A volatile, rapidly evolving environment could easily prove highly disruptive.
Media Curmudgeon
at April 15, 2007 11:59 AM writes:
Excellent comments and insight, Bruce. Thanks. Google's know-it-all attitude and buying binge reminds me of AOL in the 1998-2001 period and its most arrogant and disastrous purchase--Time Warner.
Media Curmudgeon
at April 15, 2007 11:55 AM writes:
Bruce Braun writes:
"Great observations by both you and Bill about Google and DoubleClick. Interestingly, DoubleClick mirrors Google in their earlier days. DoubleClick was one of the first ad-serving and online ad networks to emerge. It achieved tremendous success and then, after the IPO it began buying a number of other companies,such as Abacus, in an attempt to corner every aspect of the online ad market.
Like Google, DoubleClick was a technology company that saw itself as without peer, successful and drinkers of its own Kool-Aid. Technology was everything and relationships were a distant third. After at time, the industry became fearful of DoubleClick's domination plans, arrogant attitudes and indifferent service. As much as DoubleClick proclaimed a "separation of powers" between the ad serving division and the ad selling network, skepticism abounded. How can you trust a company that serves your ads (and thus knows every detail of every campaign, starting with prices) to keep that information confidential from the ad network who was coming into your agency to negotiate campaigns?
When I ran sales for Sabela Media, which became 24/7 Media's ad serving division, we used to refer to DoubleClick as the Borg, from Star Trek. "Resistance is futile...be assimilated!" Describing DoubleClick as predatory in those days would have been kind. Its approach was to promise everything in the sales cycle, undercut every deal it could by selling at a loss if it would gain them the business. That was the way it was circa 1999-2002.

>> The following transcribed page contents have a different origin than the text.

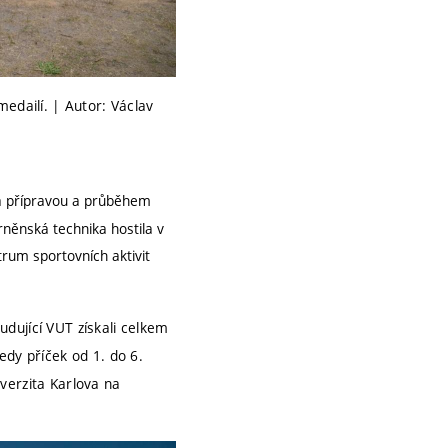
edailí. | Autor: Václav
za přípravou a průběhem
něnská technika hostila v
ntrum sportovních aktivit
tudující VUT získali celkem
tedy příček od 1. do 6.
verzita Karlova na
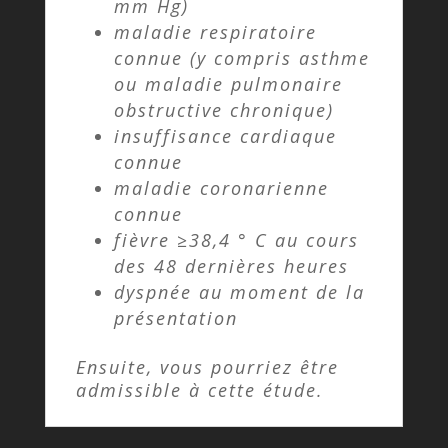
mm Hg)
maladie respiratoire
connue (y compris asthme
ou maladie pulmonaire
obstructive chronique)
insuffisance cardiaque
connue
maladie coronarienne
connue
fièvre ≥38,4 ° C au cours
des 48 dernières heures
dyspnée au moment de la
présentation
Ensuite, vous pourriez être
admissible à cette étude.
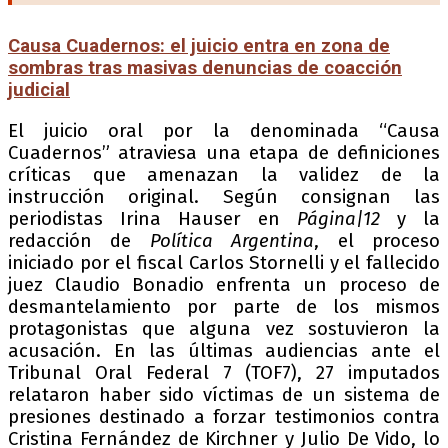
Causa Cuadernos: el juicio entra en zona de
sombras tras masivas denuncias de coacción
judicial
El juicio oral por la denominada “Causa
Cuadernos” atraviesa una etapa de definiciones
críticas que amenazan la validez de la
instrucción original. Según consignan las
periodistas Irina Hauser en
Página|12
y la
redacción de
Política Argentina
, el proceso
iniciado por el fiscal Carlos Stornelli y el fallecido
juez Claudio Bonadio enfrenta un proceso de
desmantelamiento por parte de los mismos
protagonistas que alguna vez sostuvieron la
acusación. En las últimas audiencias ante el
Tribunal Oral Federal 7 (TOF7), 27 imputados
relataron haber sido víctimas de un sistema de
presiones destinado a forzar testimonios contra
Cristina Fernández de Kirchner y Julio De Vido, lo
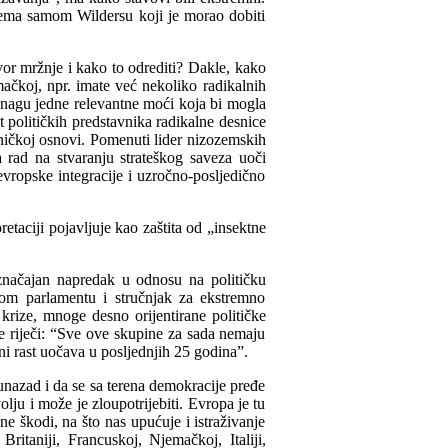
prema samom Wildersu koji je morao dobiti
ovor mržnje i kako to odrediti? Dakle, kako
ačkoj, npr. imate već nekoliko radikalnih
snagu jedne relevantne moći koja bi mogla
 političkih predstavnika radikalne desnice
dničkoj osnovi. Pomenuti lider nizozemskih
rad na stvaranju strateškog saveza uoči
evropske integracije i uzročno-posljedično
etaciji pojavljuje kao zaštita od „insektne
značajan napredak u odnosu na političku
skom parlamentu i stručnjak za ekstremno
krize, mnoge desno orijentirane političke
e riječi: “Sve ove skupine za sada nemaju
pni rast uočava u posljednjih 25 godina”.
unazad i da se sa terena demokracije pređe
lju i može je zloupotrijebiti. Evropa je tu
 ne škodi, na što nas upućuje i istraživanje
itaniji, Francuskoj, Njemačkoj, Italiji,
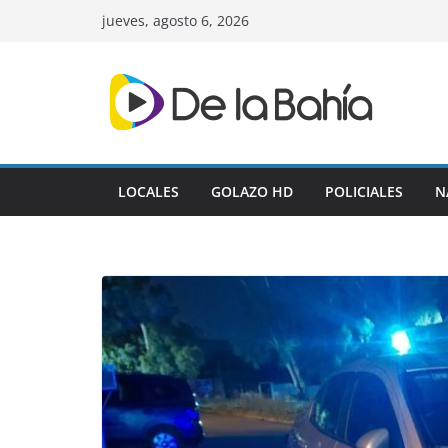
Skip
jueves, agosto 6, 2026
to
content
LOCALES
GOLAZO HD
POLICIALES
N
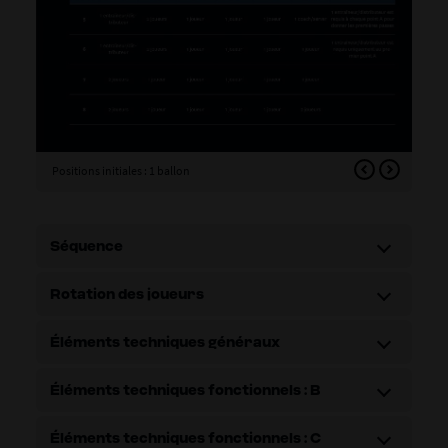
Positions initiales : 1 ballon
Posi
Séquence
Rotation des joueurs
Éléments techniques généraux
Éléments techniques fonctionnels : B
Éléments techniques fonctionnels : C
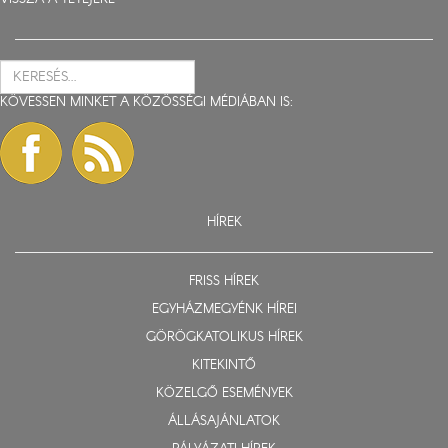
KÖVESSEN MINKET A KÖZÖSSÉGI MÉDIÁBAN IS:
HÍREK
FRISS HÍREK
EGYHÁZMEGYÉNK HÍREI
GÖRÖGKATOLIKUS HÍREK
KITEKINTŐ
KÖZELGŐ ESEMÉNYEK
ÁLLÁSAJÁNLATOK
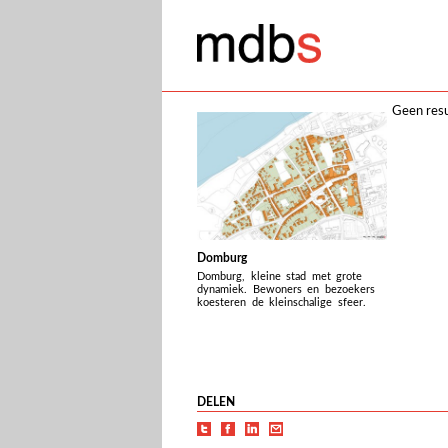
Geen resu
Domburg
Domburg, kleine stad met grote
dynamiek. Bewoners en bezoekers
koesteren de kleinschalige sfeer.
DELEN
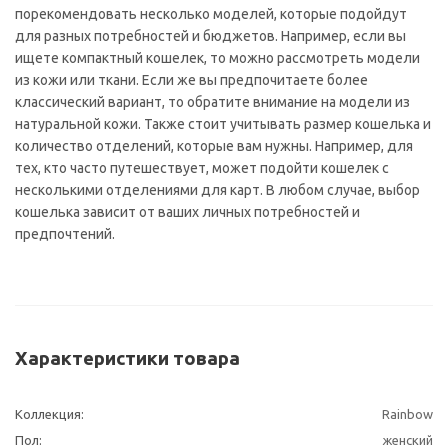
порекомендовать несколько моделей, которые подойдут
для разных потребностей и бюджетов. Например, если вы
ищете компактный кошелек, то можно рассмотреть модели
из кожи или ткани. Если же вы предпочитаете более
классический вариант, то обратите внимание на модели из
натуральной кожи. Также стоит учитывать размер кошелька и
количество отделений, которые вам нужны. Например, для
тех, кто часто путешествует, может подойти кошелек с
несколькими отделениями для карт. В любом случае, выбор
кошелька зависит от ваших личных потребностей и
предпочтений.
Характеристики товара
Коллекция:
Rainbow
Пол:
женский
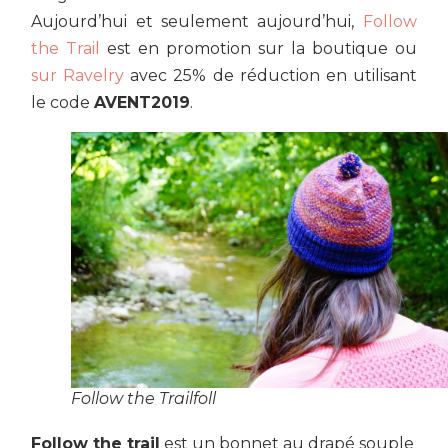
Aujourd’hui et seulement aujourd’hui,
Follow
the Trail
est en promotion sur la boutique ou
sur Ravelry
avec 25% de réduction en utilisant
le code
AVENT2019
.
Follow the Trailfoll
Follow the trail
est un bonnet au drapé souple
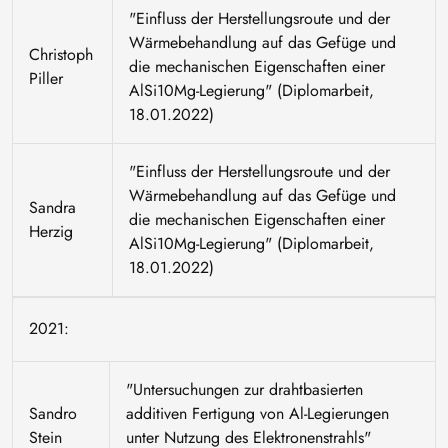
"Einfluss der Herstellungsroute und der
Wärmebehandlung auf das Gefüge und
Christoph
die mechanischen Eigenschaften einer
Piller
AlSi10Mg-Legierung" (Diplomarbeit,
18.01.2022)
"Einfluss der Herstellungsroute und der
Wärmebehandlung auf das Gefüge und
Sandra
die mechanischen Eigenschaften einer
Herzig
AlSi10Mg-Legierung" (Diplomarbeit,
18.01.2022)
2021:
"Untersuchungen zur drahtbasierten
Sandro
additiven Fertigung von Al-Legierungen
Stein
unter Nutzung des Elektronenstrahls"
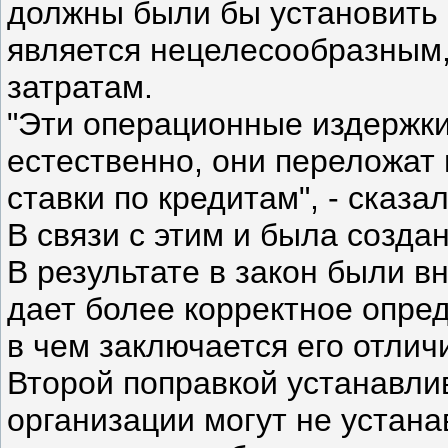
должны были бы установить К
является нецелесообразным,
затратам.
"Эти операционные издержки,
естественно, они переложат
ставки по кредитам", - сказ
В связи с этим и была созда
В результате в закон были в
дает более корректное опред
в чем заключается его отлич
Второй поправкой устанавли
организации могут не устана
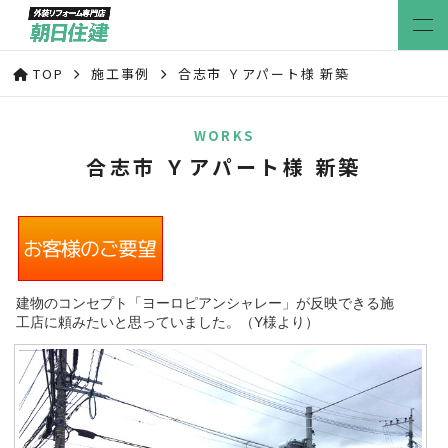
TOP
施工事例
合志市 Ｙアパート様 新築
WORKS
合志市 Ｙアパート様 新築
建物のコンセプト「ヨーロピアンシャレー」が反映できる施
工店に頼みたいと思っていました。（Y様より）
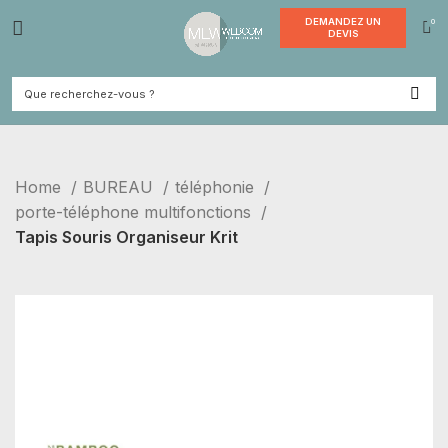
DEMANDE
DEVI
Home
BUREAU
téléphonie
porte-téléphone multifonctions
Tapis Souris Organiseur Krit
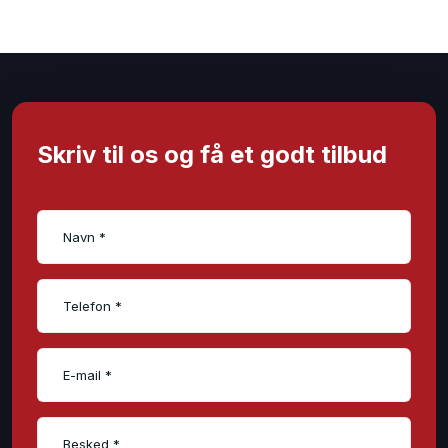
Skriv til os og få et godt tilbud​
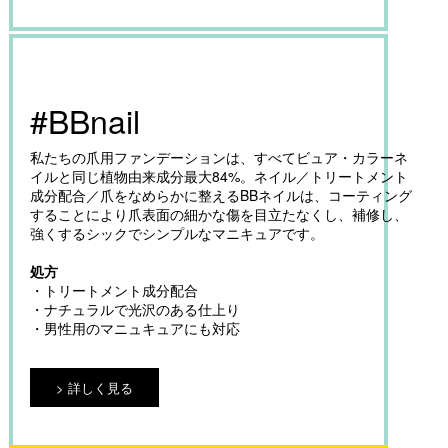
#BBnail
私たちの爪用ファンデーションは、すべてビュア・カラーネ
イルと同じ植物由来成分最大84%。ネイル／トリートメント
成分配合／爪をなめらかに整えるBBネイルは、コーティング
することにより爪表面の細かな傷を目立たなくし、補修し、
強くするシックでシンプルなマニキュアです。
処方
・トリートメント成分配合
・ナチュラルで光沢のある仕上り
・男性用のマニュキュアにも対応
詳しく見る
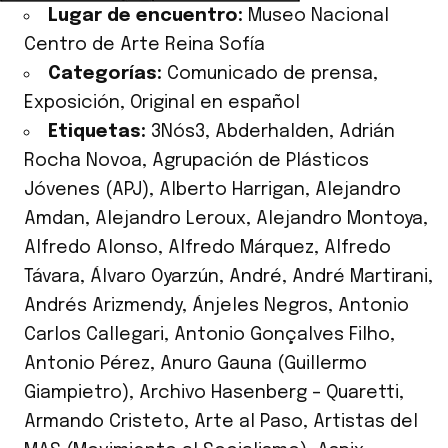
Lugar de encuentro:
Museo Nacional
Centro de Arte Reina Sofía
Categorías:
Comunicado de prensa
,
Exposición
,
Original en español
Etiquetas:
3Nós3
,
Abderhalden
,
Adrián
Rocha Novoa
,
Agrupación de Plásticos
Jóvenes (APJ)
,
Alberto Harrigan
,
Alejandro
Amdan
,
Alejandro Leroux
,
Alejandro Montoya
,
Alfredo Alonso
,
Alfredo Márquez
,
Alfredo
Távara
,
Álvaro Oyarzún
,
André
,
André Martirani
,
Andrés Arizmendy
,
Ánjeles Negros
,
Antonio
Carlos Callegari
,
Antonio Gonçalves Filho
,
Antonio Pérez
,
Anuro Gauna (Guillermo
Giampietro)
,
Archivo Hasenberg – Quaretti
,
Armando Cristeto
,
Arte al Paso
,
Artistas del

On a Friday in December of 1999, Sabela was set to close a second round of financing for $3M. On that closing day, we were hit with a process patent lawsuit by DoubleClick. The suit was totally bogus but DoubleClick knew it would 1) cost a bundle to defend 2) probably kill our financing round (it did), and 3) cripple a small but formidable competitor with better technology. The very next Monday, Kevin Ryan, DoubleClick's CEO called us as asked if we would like to sell for far less than the 11X revenue or 42x cash flow ratios of the Google deal. We agreed to give Kevin the three-fingered salute and set about cutting a deal with 24/7.
Eventually DoubleClick had to sell off or close most of the businesses it acquired and spin off the ad network sales business. The original founders all left the company and the new management scaled it back into a more pure ad serving business. Advertising Exchange, a recent product is yet another in the line of automated media buying technologies and is probably an attraction to Google."
Media Curmudgeon
at April 15, 2007 11:03 AM writes:
Thanks for the comment, ChuckG. You make an excellent point about DoubleClick serving ads for Viacom's MTV, whose copyrighted content often appears on Google's YouTube. It's ironic but not unusual in the media business in which conglomerates such as Time Warner have divisions, like Warner Bros. television, that sell programming to competitors. This situation was elaborated on in a book titled Co-opetition by Brandenberger and Nalebuff.
ChuckG
at April 14, 2007 09:13 PM writes:
Good insight on this post, and definitely contrary to most of the analysts I've seen so far that are already riding the "Google can do no wrong" bus.
The $3B price is simply stunning. Before the announcement I would have bet the price was decreasing from the rumored $2B asking price because of the threat of client attrition (at least on the publisher side). If you look at their client list, there is plenty of friction with this change of control.
The lawsuit situation between Viacom and Google becomes even more interesting because via DoubleClick, Google now owns MTV Network's ad serving platform.